One additional therapeutic option which is continuing to evolve is the use of concomitant chemotherapy and radiation therapy. Patients with T3 and T4 supraglottic squamous cell cancer may elect to undergo this organ sparing protocol which involves daily XRT to a dose of 5,000cGy and two cycles of cisplatin and 5-fluorouracil. The patient is then examined to assess tumor response. Those patients who have had only partial response are offered salvage surgery while those with complete response receive 2,000cGy more of XRT. With this protocol up to 60% of patients retain functional voice and swallow. Potential complications include the need for permanent trach or g-tube as well as the inherent morbidities of chemotherapy and XRT. Preliminary information indicates comparable survival rates between these patients and those treated with total laryngectomy and postoperative XRT.


The most important factor influencing long-term survival in supraglottic cancer patients appears to be involvement of the cervical lymph nodes. Either occult or clinically obvious neck disease is associated with a 50% decrease in survival. Opinions as to how to best address the N0 neck is highly variable. The first question is what modality to use to address the neck, surgery or XRT. Most agree that single modality therapy is desirable if at all possible. Simultaneous XRT delivered to a clinically N0 neck along with the primary site offers good control rates. If, however, the patient is to have surgery for the primary then the N0 neck is best treated surgically. This poses the second question, which is which side of the neck to dissect. Hicks et al studied patterns of neck disease in patients with supraglottic tumors and found that 30% of patients with clinically N0 necks had occult disease. The incidence of bilateral disease was found to be 44%. Lutz et al looked at patterns of recurrence with supraglottic patients.
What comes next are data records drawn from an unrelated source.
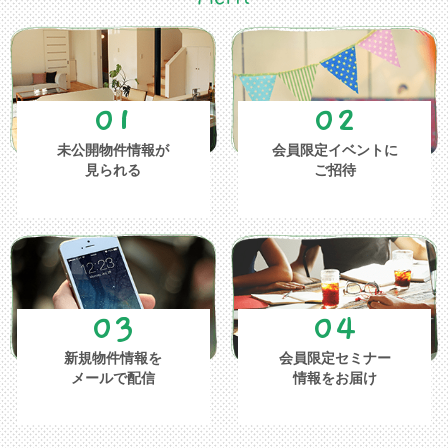
01
02
未公開物件情報が
会員限定イベントに
見られる
ご招待
03
04
新規物件情報を
会員限定セミナー
メールで配信
情報をお届け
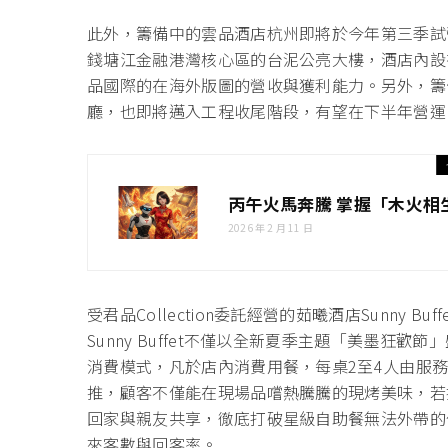
此外，籌備中的雲品酒店杭州即將於今年第三季試
錢塘江金融港灣核心區的台泥公亮大樓，酒店內設
品國際的在海外版圖的營收與獲利能力。另外，籌
廳，也即將邁入工程收尾階段，有望在下半年營運
丙午火馬奔騰 掌握「木火相
2026 年 2 月 11 日
受君品Collection委託經營的茹曦酒店Sunny
Sunny Buffet不僅以全新夏季主題「美墨
消費模式，凡於店內消費用餐，每桌2至4人由服務
推，顧客不僅能在現場品嚐熱騰騰的現烤美味，若
回家與親友共享，徹底打破星級自助餐無法外帶的
來客數與回客率。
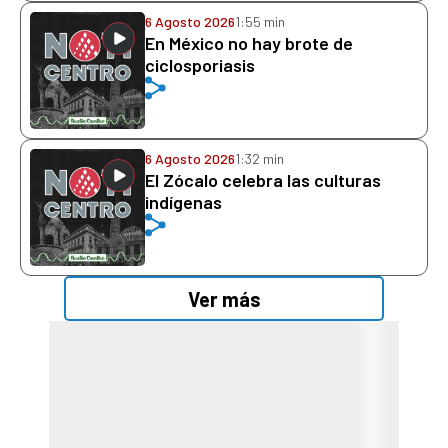
6 Agosto 2026
1:55 min
En México no hay brote de
ciclosporiasis
6 Agosto 2026
1:32 min
El Zócalo celebra las culturas
indígenas
Ver más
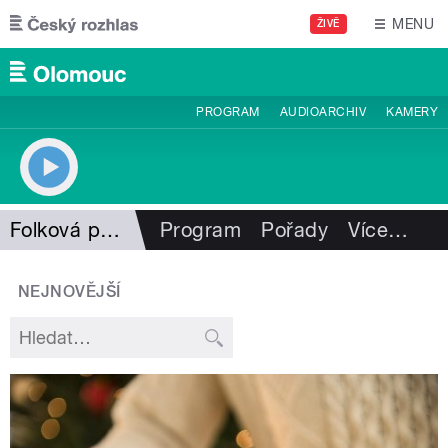
Přejít k hlavnímu obsahu
MENU
ŽIVĚ
PROGRAM
AUDIOARCHIV
KAMERY
Folková pohlazení
Program
Pořady
Více
…
NEJNOVĚJŠÍ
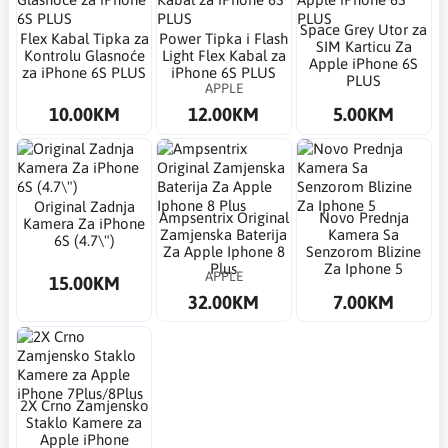
Space Grey Utor za
Flex Kabal Tipka za
Power Tipka i Flash
SIM Karticu Za
Kontrolu Glasnoće
Light Flex Kabal za
Apple iPhone 6S
za iPhone 6S PLUS
iPhone 6S PLUS
PLUS
APPLE
10.00KM
12.00KM
5.00KM
Original Zadnja
Ampsentrix Original
Novo Prednja
Kamera Za iPhone
Zamjenska Baterija
Kamera Sa
6S (4.7\")
Za Apple Iphone 8
Senzorom Blizine
Plus
Za Iphone 5
APPLE
15.00KM
32.00KM
7.00KM
2X Crno Zamjensko
Staklo Kamere za
Apple iPhone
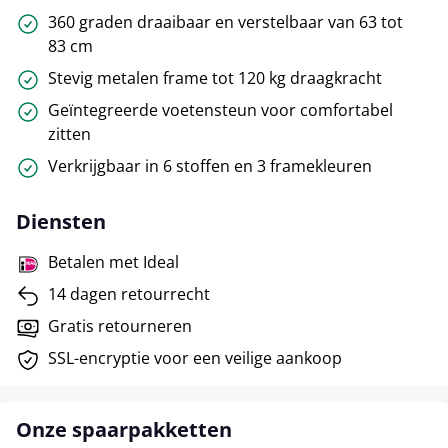
360 graden draaibaar en verstelbaar van 63 tot
83 cm
Stevig metalen frame tot 120 kg draagkracht
Geïntegreerde voetensteun voor comfortabel
zitten
Verkrijgbaar in 6 stoffen en 3 framekleuren
Diensten
Betalen met Ideal
14 dagen retourrecht
Gratis retourneren
SSL-encryptie voor een veilige aankoop
Onze spaarpakketten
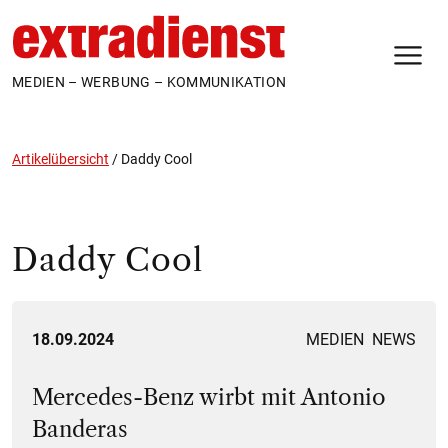
N
MEDIEN – WERBUNG – KOMMUNIKATION
Artikelübersicht
/
Daddy Cool
Daddy Cool
18.09.2024
MEDIEN
NEWS
Mercedes-Benz wirbt mit Antonio
Banderas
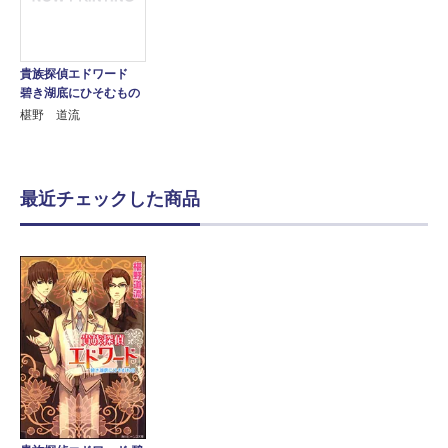
貴族探偵エドワード
碧き湖底にひそむもの
椹野 道流
最近チェックした商品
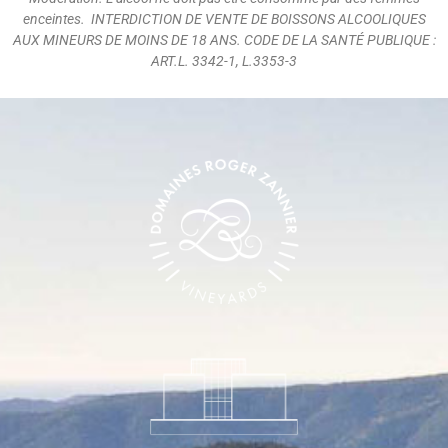
enceintes. INTERDICTION DE VENTE DE BOISSONS ALCOOLIQUES
AUX MINEURS DE MOINS DE 18 ANS. CODE DE LA SANTÉ PUBLIQUE :
ART.L. 3342-1, L.3353-3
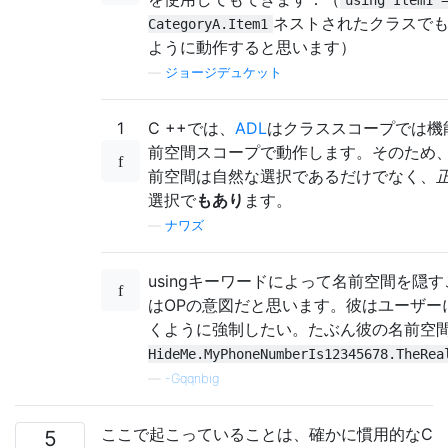
using Item1 
ネストされたクラスで
CategoryA.Item1
ように動作すると思います）
—
ジョージデュケット
1
C ++では、
ADL
はクラススコープでは機
前空間スコープで動作します。そのため、
前空間は自然な選択であるだけでなく、
選択で
もあり
ます。
—
ナワズ
usingキーワードによって名前空間を隠
はOPの意図だと思います。彼はユーザー
くように強制したい。たぶん彼の名前空
HideMe.MyPhoneNumberIs12345678.TheRea
—
-Gqqnbig
ここで起こっていることは、確かに慣用的なC
5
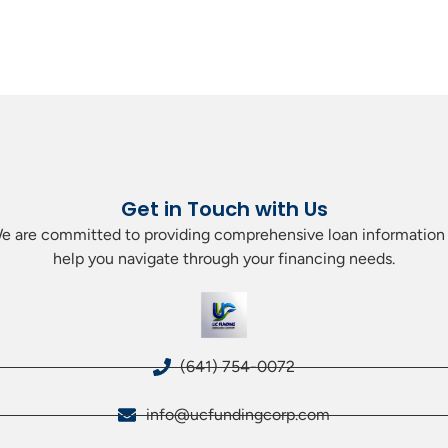
Get in Touch with Us
. We are committed to providing comprehensive loan information 
help you navigate through your financing needs.
(641) 754-0072
info@ucfundingcorp.com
Their study included both N0 and N+ subjects but found that recurrence in the unoperated neck was the most common site of local-regional failure irregardless of the primary tumor site being midline or lateral. Studies such as these have led many to believe that bilateral neck dissection should be performed for the clinically N0 neck. The final question would then be, what levels of the neck to include in the dissection. The dye studies performed by Pressman indicated the lymph nodes in level II and III to be most likely involved with metastasis from the supraglottis. From this information it would seem reasonable to perform selective dissections of levels II-IV. However, Hicks et al found that of the N0 necks with occult metastasis, 82% had level I disease. This data necessitates a level I-IV selective neck dissection. Treatment of the N+ neck is less controversial and involves either selective I-IV dissection for limited neck disease or radical/modified radical neck dissection for more extensive nodal involvement. Postoperative XRT to the neck is used if pathology demonstrates multiple positive nodes or extracapsular spread.


“I conclude by saying that many things have changed in the surgical management of supraglottic cancer, but changes concern the techniques and not the principles of cancer surgery, that is, the necessity of being radical in both the primary and the neck. Supraglottic laryngectomy combined with functional elective or curative neck dissection is fully in line with those principles and it represents a priceless contribution to saving more lives while sparing mutilation…I am persuaded that the solution to the problem of supraglottic cancer in its entirety is still in the surgeon’s hands, provided that we remember that we are waging a war against cancer in the larynx and in the lymph nodes of the neck, and not against the larynx and the neck.”